• [Problem]:
Your reply should be the records below, duplicated exactly, with any picture removed.

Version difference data

________________

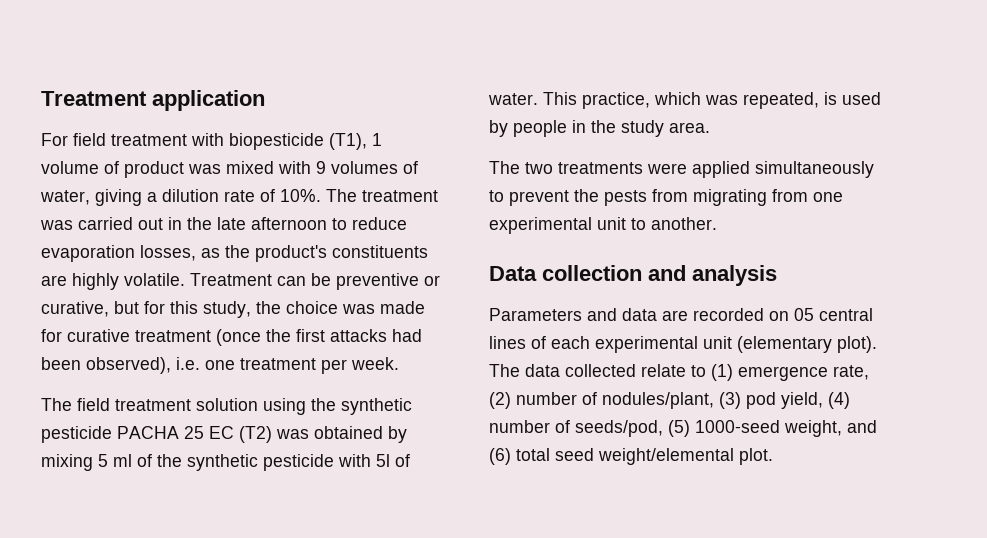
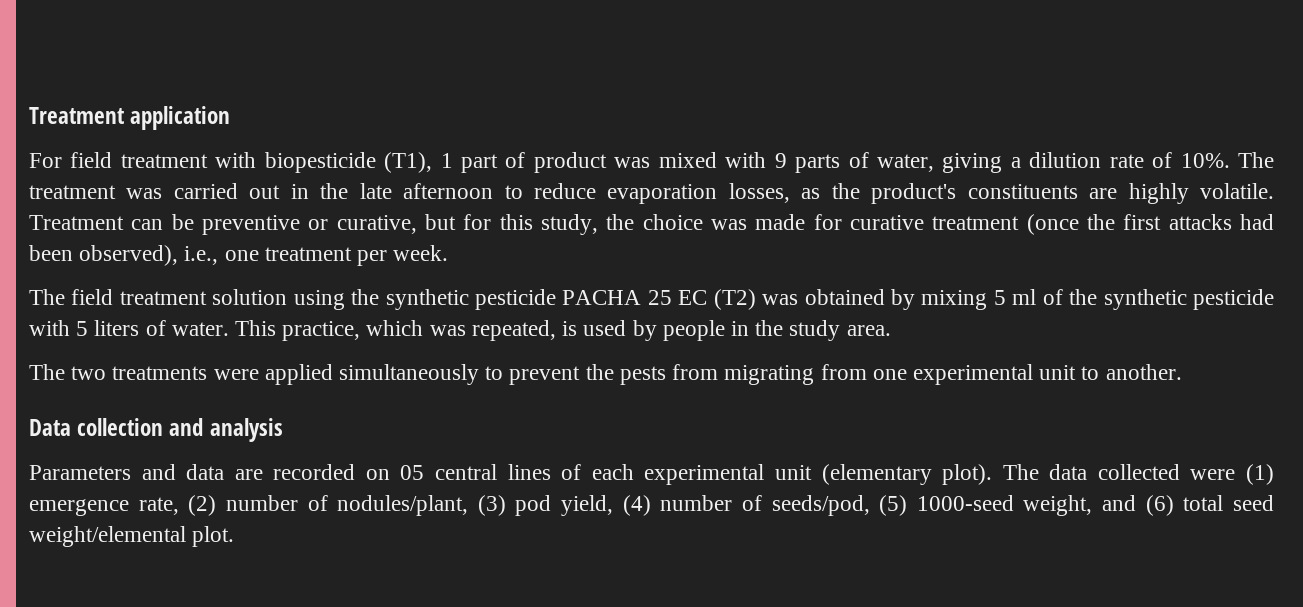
[41,161,99,174] volume -> [461,154,499,173] part
[331,161,398,174] volumes -> [795,154,841,173] parts
[176,357,200,370] i.e. -> [184,246,219,265] i.e.,
[376,454,390,467] 5l -> [76,320,140,336] 5 liters
[641,364,706,377] relate to -> [1190,469,1236,480] were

________________

• [Answer to the problem]:
[41,161,99,174] volume -> [461,154,499,173] part
[331,161,398,174] volumes -> [795,154,841,173] parts
[176,357,200,370] i.e. -> [184,246,219,265] i.e.,
[376,454,390,467] 5l -> [76,320,140,336] 5 liters
[641,364,706,377] relate to -> [1190,469,1236,480] were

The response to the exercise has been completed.